Da redação de LexLegal
O escritório Mattos Filho assessorou a petroleira norueguesa Equinor na negociação e estruturação jurídica da venda de sua participação de 60% nos campos de Peregrino e Pitangola, localizados na Bacia de Campos, para a PRIO Tigris, braço de operações da petroleira brasileira PRIO. A operação também contou com a colaboração do escritório internacional Vinson & Elkins, que atuou em conjunto com a equipe brasileira.

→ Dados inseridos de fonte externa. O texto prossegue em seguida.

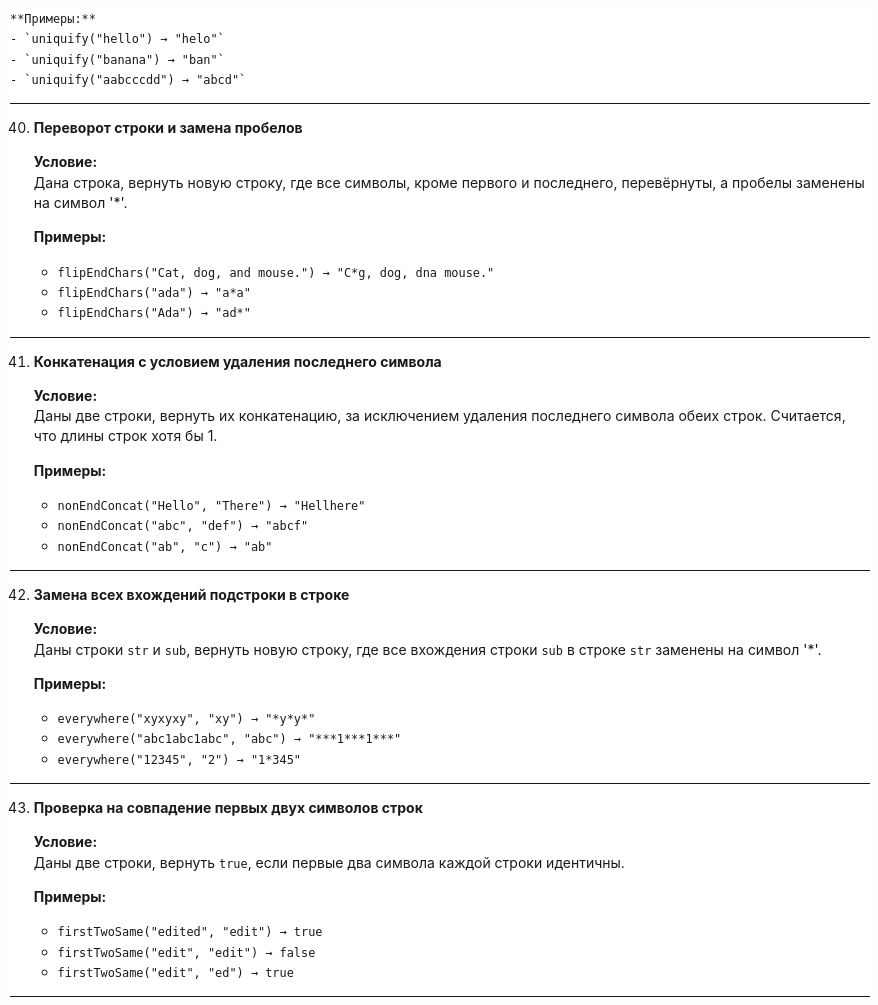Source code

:     **Примеры:**
    - `uniquify("hello") → "helo"`
    - `uniquify("banana") → "ban"`
    - `uniquify("aabcccdd") → "abcd"`

---

40. **Переворот строки и замена пробелов**

    **Условие:**  
    Дана строка, вернуть новую строку, где все символы, кроме первого и последнего, перевёрнуты, а пробелы заменены на
    символ '*'.

    **Примеры:**
    - `flipEndChars("Cat, dog, and mouse.") → "C*g, dog, dna mouse."`
    - `flipEndChars("ada") → "a*a"`
    - `flipEndChars("Ada") → "ad*"`

---

41. **Конкатенация с условием удаления последнего символа**

    **Условие:**  
    Даны две строки, вернуть их конкатенацию, за исключением удаления последнего символа обеих строк. Считается, что
    длины строк хотя бы 1.

    **Примеры:**
    - `nonEndConcat("Hello", "There") → "Hellhere"`
    - `nonEndConcat("abc", "def") → "abcf"`
    - `nonEndConcat("ab", "c") → "ab"`

---

42. **Замена всех вхождений подстроки в строке**

    **Условие:**  
    Даны строки `str` и `sub`, вернуть новую строку, где все вхождения строки `sub` в строке `str` заменены на
    символ '*'.

    **Примеры:**
    - `everywhere("xyxyxy", "xy") → "*y*y*"`
    - `everywhere("abc1abc1abc", "abc") → "***1***1***"`
    - `everywhere("12345", "2") → "1*345"`

---

43. **Проверка на совпадение первых двух символов строк**

    **Условие:**  
    Даны две строки, вернуть `true`, если первые два символа каждой строки идентичны.

    **Примеры:**
    - `firstTwoSame("edited", "edit") → true`
    - `firstTwoSame("edit", "edit") → false`
    - `firstTwoSame("edit", "ed") → true`

---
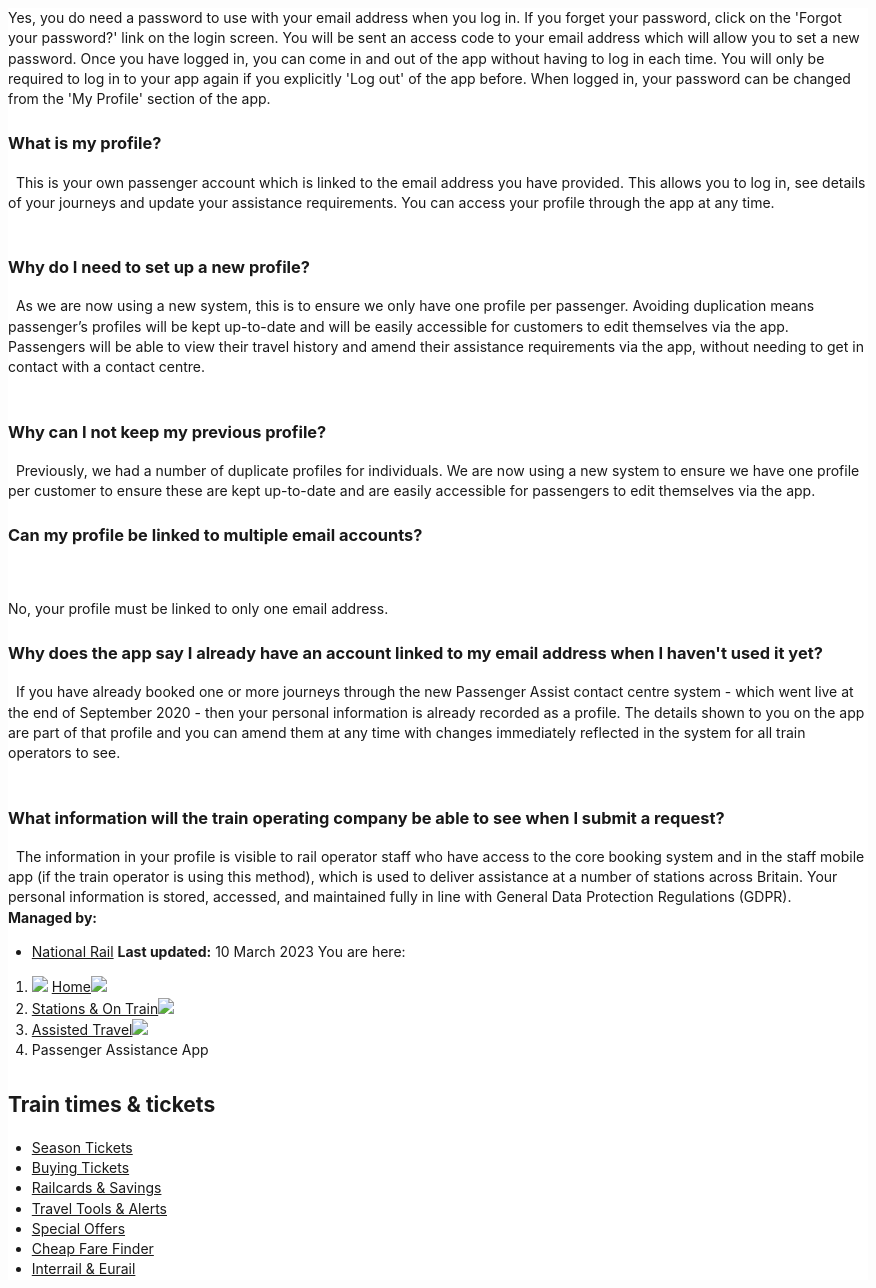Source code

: Yes, you do need a password to use with your email address when you log in.
If you forget your password, click on the 'Forgot your password?' link on the login screen. You will be sent an access code to your email address which will allow you to set a new password.
Once you have logged in, you can come in and out of the app without having to log in each time. You will only be required to log in to your app again if you explicitly 'Log out' of the app before.
When logged in, your password can be changed from the 'My Profile' section of the app.
### What is my profile?
 
This is your own passenger account which is linked to the email address you have provided. This allows you to log in, see details of your journeys and update your assistance requirements. You can access your profile through the app at any time.  
 
### Why do I need to set up a new profile?
 
As we are now using a new system, this is to ensure we only have one profile per passenger. Avoiding duplication means passenger’s profiles will be kept up-to-date and will be easily accessible for customers to edit themselves via the app. Passengers will be able to view their travel history and amend their assistance requirements via the app, without needing to get in contact with a contact centre.  
 
### Why can I not keep my previous profile?
 
Previously, we had a number of duplicate profiles for individuals. We are now using a new system to ensure we have one profile per customer to ensure these are kept up-to-date and are easily accessible for passengers to edit themselves via the app.
 
### Can my profile be linked to multiple email accounts?
 
  
No, your profile must be linked to only one email address.
### Why does the app say I already have an account linked to my email address when I haven't used it yet?
 
If you have already booked one or more journeys through the new Passenger Assist contact centre system - which went live at the end of September 2020 - then your personal information is already recorded as a profile. The details shown to you on the app are part of that profile and you can amend them at any time with changes immediately reflected in the system for all train operators to see.  
 
### What information will the train operating company be able to see when I submit a request?
 
The information in your profile is visible to rail operator staff who have access to the core booking system and in the staff mobile app (if the train operator is using this method), which is used to deliver assistance at a number of stations across Britain.
Your personal information is stored, accessed, and maintained fully in line with General Data Protection Regulations (GDPR). 
 
**Managed by:**
* [National Rail](https://www.nationalrail.co.uk/tocs_maps/tocs/TrainOperators.aspx)
**Last updated:** 10 March 2023
You are here:
1. ![](/images/clear.gif) [Home![](/images/clear.gif)](/default.aspx)
2. [Stations & On Train![](/images/clear.gif)](/stations_destinations/CWF.aspx)
3. [Assisted Travel![](/images/clear.gif)](/stations_destinations/disabled_passengers.aspx)
4. Passenger Assistance App
## Train times & tickets
* [Season Tickets](/times_fares/season-tickets.aspx)
* [Buying Tickets](/times_fares/ticket_types.aspx)
* [Railcards & Savings](/times_fares/17.aspx)
* [Travel Tools & Alerts](/times_fares/18.aspx)
* [Special Offers](/times_fares/359.aspx)
* [Cheap Fare Finder](/times_fares/261530.aspx)
* [Interrail & Eurail](/times_fares/interrail.aspx)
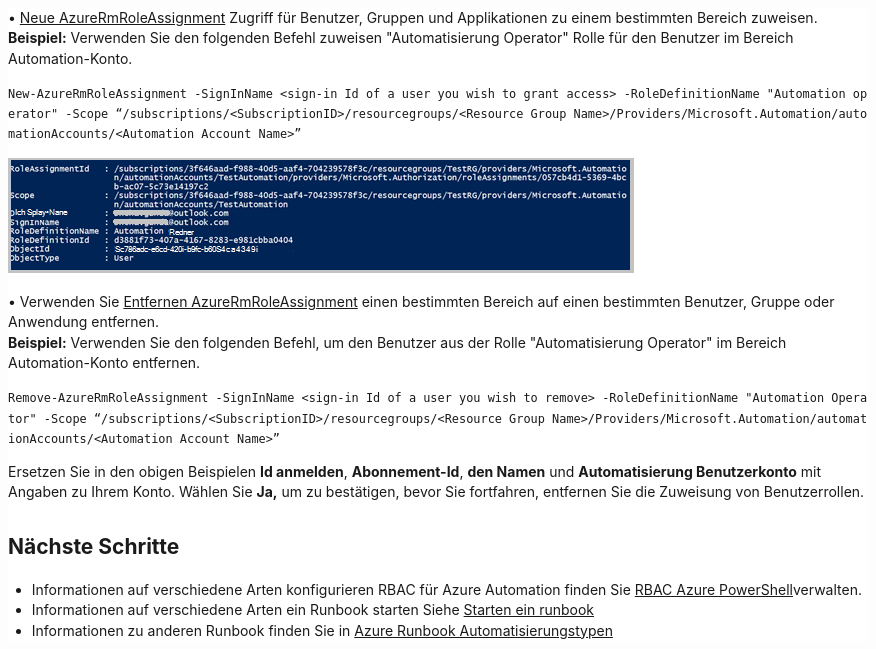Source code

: • [Neue AzureRmRoleAssignment](https://msdn.microsoft.com/library/mt603580.aspx) Zugriff für Benutzer, Gruppen und Applikationen zu einem bestimmten Bereich zuweisen.  
    **Beispiel:** Verwenden Sie den folgenden Befehl zuweisen "Automatisierung Operator" Rolle für den Benutzer im Bereich Automation-Konto.

    New-AzureRmRoleAssignment -SignInName <sign-in Id of a user you wish to grant access> -RoleDefinitionName "Automation operator" -Scope “/subscriptions/<SubscriptionID>/resourcegroups/<Resource Group Name>/Providers/Microsoft.Automation/automationAccounts/<Automation Account Name>”  

![Neue Zuweisung der Sicherheitsrolle](media/automation-role-based-access-control/automation-16-new-azurerm-role-assignment.png)

• Verwenden Sie [Entfernen AzureRmRoleAssignment](https://msdn.microsoft.com/library/mt603781.aspx) einen bestimmten Bereich auf einen bestimmten Benutzer, Gruppe oder Anwendung entfernen.  
    **Beispiel:** Verwenden Sie den folgenden Befehl, um den Benutzer aus der Rolle "Automatisierung Operator" im Bereich Automation-Konto entfernen.

    Remove-AzureRmRoleAssignment -SignInName <sign-in Id of a user you wish to remove> -RoleDefinitionName "Automation Operator" -Scope “/subscriptions/<SubscriptionID>/resourcegroups/<Resource Group Name>/Providers/Microsoft.Automation/automationAccounts/<Automation Account Name>”

Ersetzen Sie in den obigen Beispielen **Id anmelden**, **Abonnement-Id**, **den Namen** und **Automatisierung Benutzerkonto** mit Angaben zu Ihrem Konto. Wählen Sie **Ja,** um zu bestätigen, bevor Sie fortfahren, entfernen Sie die Zuweisung von Benutzerrollen.   


## <a name="next-steps"></a>Nächste Schritte
-  Informationen auf verschiedene Arten konfigurieren RBAC für Azure Automation finden Sie [RBAC Azure PowerShell](../active-directory/role-based-access-control-manage-access-powershell.md)verwalten.
- Informationen auf verschiedene Arten ein Runbook starten Siehe [Starten ein runbook](automation-starting-a-runbook.md)
- Informationen zu anderen Runbook finden Sie in [Azure Runbook Automatisierungstypen](automation-runbook-types.md)

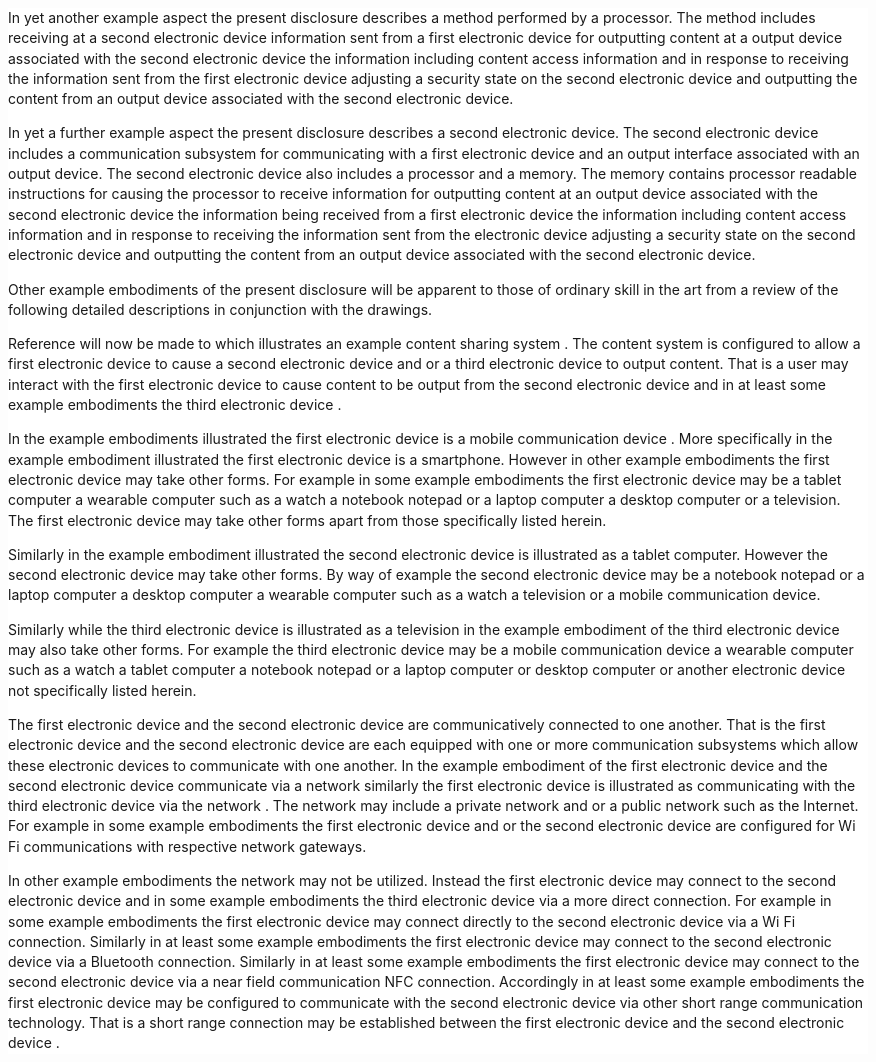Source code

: In yet another example aspect the present disclosure describes a method performed by a processor. The method includes receiving at a second electronic device information sent from a first electronic device for outputting content at a output device associated with the second electronic device the information including content access information and in response to receiving the information sent from the first electronic device adjusting a security state on the second electronic device and outputting the content from an output device associated with the second electronic device.

In yet a further example aspect the present disclosure describes a second electronic device. The second electronic device includes a communication subsystem for communicating with a first electronic device and an output interface associated with an output device. The second electronic device also includes a processor and a memory. The memory contains processor readable instructions for causing the processor to receive information for outputting content at an output device associated with the second electronic device the information being received from a first electronic device the information including content access information and in response to receiving the information sent from the electronic device adjusting a security state on the second electronic device and outputting the content from an output device associated with the second electronic device.

Other example embodiments of the present disclosure will be apparent to those of ordinary skill in the art from a review of the following detailed descriptions in conjunction with the drawings.

Reference will now be made to which illustrates an example content sharing system . The content system is configured to allow a first electronic device to cause a second electronic device and or a third electronic device to output content. That is a user may interact with the first electronic device to cause content to be output from the second electronic device and in at least some example embodiments the third electronic device .

In the example embodiments illustrated the first electronic device is a mobile communication device . More specifically in the example embodiment illustrated the first electronic device is a smartphone. However in other example embodiments the first electronic device may take other forms. For example in some example embodiments the first electronic device may be a tablet computer a wearable computer such as a watch a notebook notepad or a laptop computer a desktop computer or a television. The first electronic device may take other forms apart from those specifically listed herein.

Similarly in the example embodiment illustrated the second electronic device is illustrated as a tablet computer. However the second electronic device may take other forms. By way of example the second electronic device may be a notebook notepad or a laptop computer a desktop computer a wearable computer such as a watch a television or a mobile communication device.

Similarly while the third electronic device is illustrated as a television in the example embodiment of the third electronic device may also take other forms. For example the third electronic device may be a mobile communication device a wearable computer such as a watch a tablet computer a notebook notepad or a laptop computer or desktop computer or another electronic device not specifically listed herein.

The first electronic device and the second electronic device are communicatively connected to one another. That is the first electronic device and the second electronic device are each equipped with one or more communication subsystems which allow these electronic devices to communicate with one another. In the example embodiment of the first electronic device and the second electronic device communicate via a network similarly the first electronic device is illustrated as communicating with the third electronic device via the network . The network may include a private network and or a public network such as the Internet. For example in some example embodiments the first electronic device and or the second electronic device are configured for Wi Fi communications with respective network gateways.

In other example embodiments the network may not be utilized. Instead the first electronic device may connect to the second electronic device and in some example embodiments the third electronic device via a more direct connection. For example in some example embodiments the first electronic device may connect directly to the second electronic device via a Wi Fi connection. Similarly in at least some example embodiments the first electronic device may connect to the second electronic device via a Bluetooth connection. Similarly in at least some example embodiments the first electronic device may connect to the second electronic device via a near field communication NFC connection. Accordingly in at least some example embodiments the first electronic device may be configured to communicate with the second electronic device via other short range communication technology. That is a short range connection may be established between the first electronic device and the second electronic device .
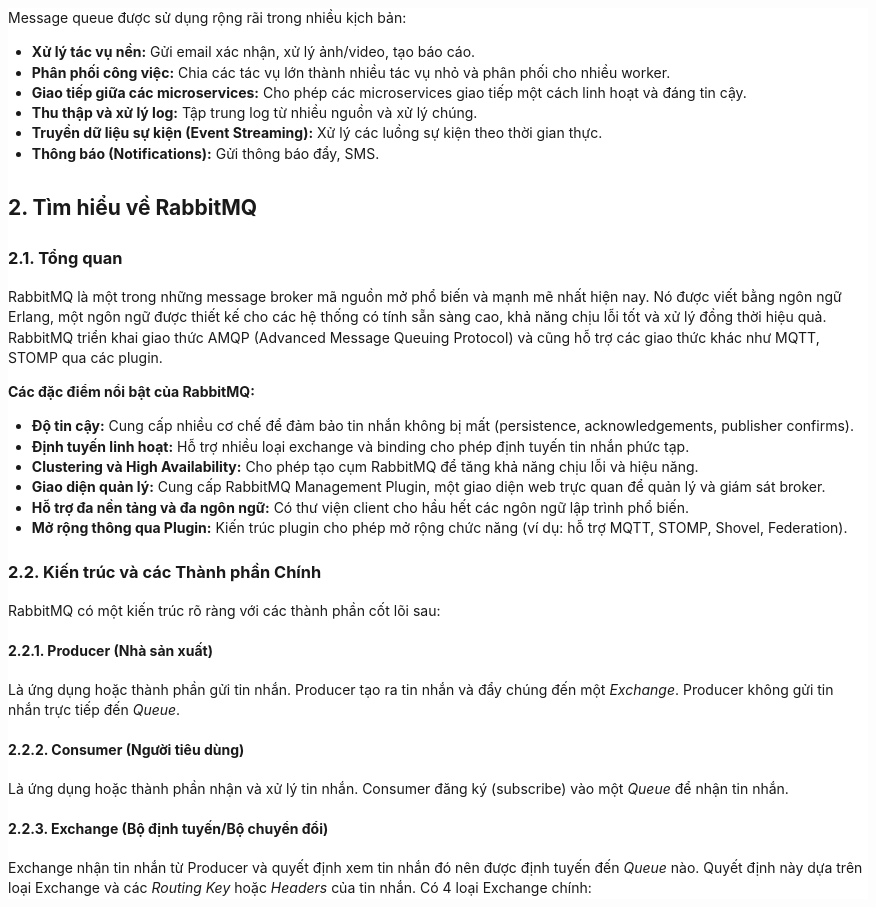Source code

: Message queue được sử dụng rộng rãi trong nhiều kịch bản:

* **Xử lý tác vụ nền:** Gửi email xác nhận, xử lý ảnh/video, tạo báo cáo.
* **Phân phối công việc:** Chia các tác vụ lớn thành nhiều tác vụ nhỏ và phân phối cho nhiều worker.
* **Giao tiếp giữa các microservices:** Cho phép các microservices giao tiếp một cách linh hoạt và đáng tin cậy.
* **Thu thập và xử lý log:** Tập trung log từ nhiều nguồn và xử lý chúng.
* **Truyền dữ liệu sự kiện (Event Streaming):** Xử lý các luồng sự kiện theo thời gian thực.
* **Thông báo (Notifications):** Gửi thông báo đẩy, SMS.

## 2. Tìm hiểu về RabbitMQ

### 2.1. Tổng quan

RabbitMQ là một trong những message broker mã nguồn mở phổ biến và mạnh mẽ nhất hiện nay. Nó được viết bằng ngôn ngữ Erlang, một ngôn ngữ được thiết kế cho các hệ thống có tính sẵn sàng cao, khả năng chịu lỗi tốt và xử lý đồng thời hiệu quả. RabbitMQ triển khai giao thức AMQP (Advanced Message Queuing Protocol) và cũng hỗ trợ các giao thức khác như MQTT, STOMP qua các plugin.

**Các đặc điểm nổi bật của RabbitMQ:**

* **Độ tin cậy:** Cung cấp nhiều cơ chế để đảm bảo tin nhắn không bị mất (persistence, acknowledgements, publisher confirms).
* **Định tuyến linh hoạt:** Hỗ trợ nhiều loại exchange và binding cho phép định tuyến tin nhắn phức tạp.
* **Clustering và High Availability:** Cho phép tạo cụm RabbitMQ để tăng khả năng chịu lỗi và hiệu năng.
* **Giao diện quản lý:** Cung cấp RabbitMQ Management Plugin, một giao diện web trực quan để quản lý và giám sát broker.
* **Hỗ trợ đa nền tảng và đa ngôn ngữ:** Có thư viện client cho hầu hết các ngôn ngữ lập trình phổ biến.
* **Mở rộng thông qua Plugin:** Kiến trúc plugin cho phép mở rộng chức năng (ví dụ: hỗ trợ MQTT, STOMP, Shovel, Federation).

### 2.2. Kiến trúc và các Thành phần Chính

RabbitMQ có một kiến trúc rõ ràng với các thành phần cốt lõi sau:

#### 2.2.1. Producer (Nhà sản xuất)

Là ứng dụng hoặc thành phần gửi tin nhắn. Producer tạo ra tin nhắn và đẩy chúng đến một *Exchange*. Producer không gửi tin nhắn trực tiếp đến *Queue*.

#### 2.2.2. Consumer (Người tiêu dùng)

Là ứng dụng hoặc thành phần nhận và xử lý tin nhắn. Consumer đăng ký (subscribe) vào một *Queue* để nhận tin nhắn.

#### 2.2.3. Exchange (Bộ định tuyến/Bộ chuyển đổi)

Exchange nhận tin nhắn từ Producer và quyết định xem tin nhắn đó nên được định tuyến đến *Queue* nào. Quyết định này dựa trên loại Exchange và các *Routing Key* hoặc *Headers* của tin nhắn. Có 4 loại Exchange chính:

Leia também: Mattos Filho assessora venda da GSH pela Rede D’Or à CVC Capital por R$ 1,58 bilhão
O negócio marca um novo capítulo na reorganização dos ativos offshore no Brasil e reforça a estratégia da Equinor de redirecionar seu portfólio global de exploração e produção. Com a transação, a PRIO amplia significativamente sua presença na Bacia de Campos, consolidando-se como uma das maiores operadoras independentes do setor de óleo e gás no país.
A negociação envolveu a elaboração e revisão de documentos contratuais complexos, incluindo contratos de compra e venda de participação (share purchase agreements) e ajustes regulatórios relacionados à cessão de direitos de exploração. Esse tipo de operação exige autorização da Agência Nacional do Petróleo, Gás Natural e Biocombustíveis (ANP), responsável pela regulação do setor.
A equipe do Mattos Filho que atuou na operação foi composta pelos sócios Giovani Loss, Felipe Feres, Thais Rodrigues, Flávio Spaccaquerche e Paula Câmara, todos do escritório do Rio de Janeiro, além de José Daniel Gatti e Paulo Brancher, de São Paulo. Também participaram os advogados associados Iasmim Lisbôa de Carvalho, Luna Gomes Jaeger, Duane de Brito Santos, Luiza Nabuco, Carlos Tomaz Assunção Ribeiro, Maria de Skowronski Gomes, Yasmin Barreto, Jéssica Ramalho, Ana Marins de Carvalho e Atalia da Silva Assumpção, todos baseados na unidade do Rio de Janeiro.
Veja também: Lefosse assessora estruturação de novo fundo de recebíveis da Jive
A venda da participação nos campos ocorre em meio a um movimento de diversificação da matriz energética global e à busca de eficiência nas operações de exploração de petróleo. Para a PRIO, a aquisição representa uma oportunidade de ampliar sua produção e sinergias operacionais em ativos maduros com grande potencial de recuperação.